Imagine a living room much stranger than your own. A place too chic to reside in and too beautiful to be left alone. It’s home to no one in particular, but welcomes a steady stream of visitors through its doors who sit on expensive couches and plush velvet armchairs. And sometimes, every once in awhile, those strangers stay long enough to converse with one another.
This is the French Room Salon. The most intriguing bit of the Adolphus’ multi-million dollar overhaul, completed in 2017, is this smallish, art-filled lounge just outside of the hotel’s iconic dining room. The Salon was designed by Swoon, the Studio, and its art is curated by Lucia Simek, an artist, curator, writer, and manager of communications and international relations at the Nasher Sculpture Center. Its style is a mixture of the Adolphus’ turn-of-the-century opulence and its own modern eccentricity. It’s adorned with pieces by Texas-tied artists like Keer Tanchak, Ezekiel Gibbs, and Ike Morgan.
While it serves as a sort of receiving area for the French Room, the Salon has found a more fitting use in a monthly series of artistic forums dubbed The Salon. These are curated by Simek and modeled after 17th and 18th century salons in Europe.
“I thought it was really important to have a space in the city that wasn’t in a gallery in a museum to have conversations about art,” she says.
Over the past several months, The Salon has hosted guests Julie and Bruce Webb (owners of Waxahachie’s Webb Gallery), Keer Tanchak, Francisco Moreno, Travis LaMothe, and Gavin Morrison. Simek chats with all of them.

Each event is open to the public, with a small number of tickets available for free online to accommodate the small space.
“I really wanted it to feel intimate and kind of vulnerable,” Simek says. “I think we don’t have many occasions where we sit awkwardly with strangers and listen to an intelligent person stumble through ideas.”

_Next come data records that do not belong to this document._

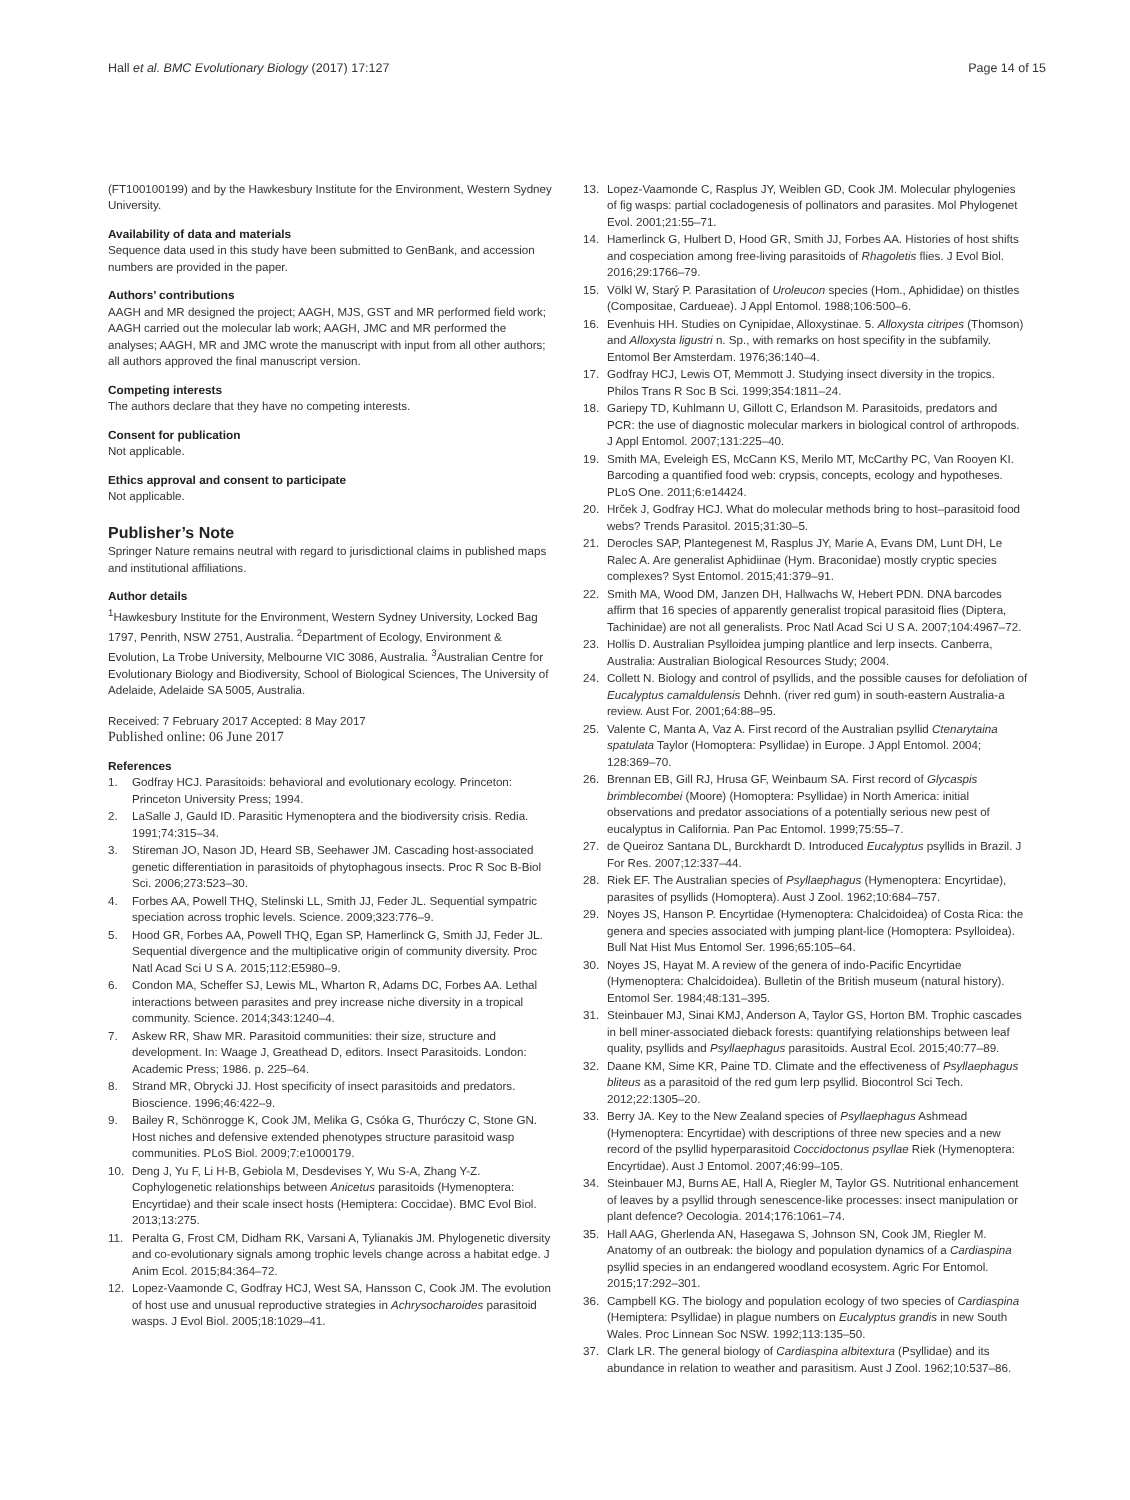Hall et al. BMC Evolutionary Biology (2017) 17:127 Page 14 of 15
(FT100100199) and by the Hawkesbury Institute for the Environment, Western Sydney University.
Availability of data and materials
Sequence data used in this study have been submitted to GenBank, and accession numbers are provided in the paper.
Authors’ contributions
AAGH and MR designed the project; AAGH, MJS, GST and MR performed field work; AAGH carried out the molecular lab work; AAGH, JMC and MR performed the analyses; AAGH, MR and JMC wrote the manuscript with input from all other authors; all authors approved the final manuscript version.
Competing interests
The authors declare that they have no competing interests.
Consent for publication
Not applicable.
Ethics approval and consent to participate
Not applicable.
Publisher’s Note
Springer Nature remains neutral with regard to jurisdictional claims in published maps and institutional affiliations.
Author details
<sup>1</sup> Hawkesbury Institute for the Environment, Western Sydney University, Locked Bag 1797, Penrith, NSW 2751, Australia. <sup>2</sup>Department of Ecology, Environment & Evolution, La Trobe University, Melbourne VIC 3086, Australia. <sup>3</sup>Australian Centre for Evolutionary Biology and Biodiversity, School of Biological Sciences, The University of Adelaide, Adelaide SA 5005, Australia.
Received: 7 February 2017 Accepted: 8 May 2017
Published online: 06 June 2017
References
1. Godfray HCJ. Parasitoids: behavioral and evolutionary ecology. Princeton: Princeton University Press; 1994.
2. LaSalle J, Gauld ID. Parasitic Hymenoptera and the biodiversity crisis. Redia. 1991;74:315–34.
3. Stireman JO, Nason JD, Heard SB, Seehawer JM. Cascading host-associated genetic differentiation in parasitoids of phytophagous insects. Proc R Soc B-Biol Sci. 2006;273:523–30.
4. Forbes AA, Powell THQ, Stelinski LL, Smith JJ, Feder JL. Sequential sympatric speciation across trophic levels. Science. 2009;323:776–9.
5. Hood GR, Forbes AA, Powell THQ, Egan SP, Hamerlinck G, Smith JJ, Feder JL. Sequential divergence and the multiplicative origin of community diversity. Proc Natl Acad Sci U S A. 2015;112:E5980–9.
6. Condon MA, Scheffer SJ, Lewis ML, Wharton R, Adams DC, Forbes AA. Lethal interactions between parasites and prey increase niche diversity in a tropical community. Science. 2014;343:1240–4.
7. Askew RR, Shaw MR. Parasitoid communities: their size, structure and development. In: Waage J, Greathead D, editors. Insect Parasitoids. London: Academic Press; 1986. p. 225–64.
8. Strand MR, Obrycki JJ. Host specificity of insect parasitoids and predators. Bioscience. 1996;46:422–9.
9. Bailey R, Schönrogge K, Cook JM, Melika G, Csóka G, Thuróczy C, Stone GN. Host niches and defensive extended phenotypes structure parasitoid wasp communities. PLoS Biol. 2009;7:e1000179.
10. Deng J, Yu F, Li H-B, Gebiola M, Desdevises Y, Wu S-A, Zhang Y-Z. Cophylogenetic relationships between Anicetus parasitoids (Hymenoptera: Encyrtidae) and their scale insect hosts (Hemiptera: Coccidae). BMC Evol Biol. 2013;13:275.
11. Peralta G, Frost CM, Didham RK, Varsani A, Tylianakis JM. Phylogenetic diversity and co-evolutionary signals among trophic levels change across a habitat edge. J Anim Ecol. 2015;84:364–72.
12. Lopez-Vaamonde C, Godfray HCJ, West SA, Hansson C, Cook JM. The evolution of host use and unusual reproductive strategies in Achrysocharoides parasitoid wasps. J Evol Biol. 2005;18:1029–41.
13. Lopez-Vaamonde C, Rasplus JY, Weiblen GD, Cook JM. Molecular phylogenies of fig wasps: partial cocladogenesis of pollinators and parasites. Mol Phylogenet Evol. 2001;21:55–71.
14. Hamerlinck G, Hulbert D, Hood GR, Smith JJ, Forbes AA. Histories of host shifts and cospeciation among free-living parasitoids of Rhagoletis flies. J Evol Biol. 2016;29:1766–79.
15. Völkl W, Starý P. Parasitation of Uroleucon species (Hom., Aphididae) on thistles (Compositae, Cardueae). J Appl Entomol. 1988;106:500–6.
16. Evenhuis HH. Studies on Cynipidae, Alloxystinae. 5. Alloxysta citripes (Thomson) and Alloxysta ligustri n. Sp., with remarks on host specifity in the subfamily. Entomol Ber Amsterdam. 1976;36:140–4.
17. Godfray HCJ, Lewis OT, Memmott J. Studying insect diversity in the tropics. Philos Trans R Soc B Sci. 1999;354:1811–24.
18. Gariepy TD, Kuhlmann U, Gillott C, Erlandson M. Parasitoids, predators and PCR: the use of diagnostic molecular markers in biological control of arthropods. J Appl Entomol. 2007;131:225–40.
19. Smith MA, Eveleigh ES, McCann KS, Merilo MT, McCarthy PC, Van Rooyen KI. Barcoding a quantified food web: crypsis, concepts, ecology and hypotheses. PLoS One. 2011;6:e14424.
20. Hrček J, Godfray HCJ. What do molecular methods bring to host–parasitoid food webs? Trends Parasitol. 2015;31:30–5.
21. Derocles SAP, Plantegenest M, Rasplus JY, Marie A, Evans DM, Lunt DH, Le Ralec A. Are generalist Aphidiinae (Hym. Braconidae) mostly cryptic species complexes? Syst Entomol. 2015;41:379–91.
22. Smith MA, Wood DM, Janzen DH, Hallwachs W, Hebert PDN. DNA barcodes affirm that 16 species of apparently generalist tropical parasitoid flies (Diptera, Tachinidae) are not all generalists. Proc Natl Acad Sci U S A. 2007;104:4967–72.
23. Hollis D. Australian Psylloidea jumping plantlice and lerp insects. Canberra, Australia: Australian Biological Resources Study; 2004.
24. Collett N. Biology and control of psyllids, and the possible causes for defoliation of Eucalyptus camaldulensis Dehnh. (river red gum) in south-eastern Australia-a review. Aust For. 2001;64:88–95.
25. Valente C, Manta A, Vaz A. First record of the Australian psyllid Ctenarytaina spatulata Taylor (Homoptera: Psyllidae) in Europe. J Appl Entomol. 2004; 128:369–70.
26. Brennan EB, Gill RJ, Hrusa GF, Weinbaum SA. First record of Glycaspis brimblecombei (Moore) (Homoptera: Psyllidae) in North America: initial observations and predator associations of a potentially serious new pest of eucalyptus in California. Pan Pac Entomol. 1999;75:55–7.
27. de Queiroz Santana DL, Burckhardt D. Introduced Eucalyptus psyllids in Brazil. J For Res. 2007;12:337–44.
28. Riek EF. The Australian species of Psyllaephagus (Hymenoptera: Encyrtidae), parasites of psyllids (Homoptera). Aust J Zool. 1962;10:684–757.
29. Noyes JS, Hanson P. Encyrtidae (Hymenoptera: Chalcidoidea) of Costa Rica: the genera and species associated with jumping plant-lice (Homoptera: Psylloidea). Bull Nat Hist Mus Entomol Ser. 1996;65:105–64.
30. Noyes JS, Hayat M. A review of the genera of indo-Pacific Encyrtidae (Hymenoptera: Chalcidoidea). Bulletin of the British museum (natural history). Entomol Ser. 1984;48:131–395.
31. Steinbauer MJ, Sinai KMJ, Anderson A, Taylor GS, Horton BM. Trophic cascades in bell miner-associated dieback forests: quantifying relationships between leaf quality, psyllids and Psyllaephagus parasitoids. Austral Ecol. 2015;40:77–89.
32. Daane KM, Sime KR, Paine TD. Climate and the effectiveness of Psyllaephagus bliteus as a parasitoid of the red gum lerp psyllid. Biocontrol Sci Tech. 2012;22:1305–20.
33. Berry JA. Key to the New Zealand species of Psyllaephagus Ashmead (Hymenoptera: Encyrtidae) with descriptions of three new species and a new record of the psyllid hyperparasitoid Coccidoctonus psyllae Riek (Hymenoptera: Encyrtidae). Aust J Entomol. 2007;46:99–105.
34. Steinbauer MJ, Burns AE, Hall A, Riegler M, Taylor GS. Nutritional enhancement of leaves by a psyllid through senescence-like processes: insect manipulation or plant defence? Oecologia. 2014;176:1061–74.
35. Hall AAG, Gherlenda AN, Hasegawa S, Johnson SN, Cook JM, Riegler M. Anatomy of an outbreak: the biology and population dynamics of a Cardiaspina psyllid species in an endangered woodland ecosystem. Agric For Entomol. 2015;17:292–301.
36. Campbell KG. The biology and population ecology of two species of Cardiaspina (Hemiptera: Psyllidae) in plague numbers on Eucalyptus grandis in new South Wales. Proc Linnean Soc NSW. 1992;113:135–50.
37. Clark LR. The general biology of Cardiaspina albitextura (Psyllidae) and its abundance in relation to weather and parasitism. Aust J Zool. 1962;10:537–86.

The topics of discussion range from the artists’ inspirations and peculiar interests to the intricacies of Napoleon’s diet (his portrait hanging on the wall suggests he illegally ate a particular, tiny bird, as Gavin Morrison explained at January’s event).
“When you’re in a space like a hotel space, which is by nature a kind of transitory space, it’s out of the norm as a place to have an intimate conversation with strangers,” she says. “I really wanted it to be an arena where artists and could talk in detail about their own fascinations.”
This week, the series celebrates its fifth iteration with renowned artist Tom Sachs in an event called “Sympathetic Magic.” Sachs, who mounted a major exhibition at the Nasher in 2017, is known for his cheeky, DIY style of creating, and an interest in toying with iconography, not to mention his frequent collaborations with Nike. His show at the Nasher, Tea Ceremony, reimagined a traditional Japanese tea ceremony as it could happen in outer space. Guests were invited to wear split-toe Nike socks and eat Oreos with their matcha in a weird ritual that took well over an hour.
“Sympathetic Magic” will dive into the theme of empire-building and myth-making within the Salon’s collection, as Sachs speaks on the iconic figures and entities which shape the ideas in his studios.
This month, The Salon has already sold out of free tickets for its Thursday evening talk. That said, if you really, really want to go, I’d encourage you to just show up and try to squeeze in the crowd of strangers. This is, after all, a space created specifically for that intention.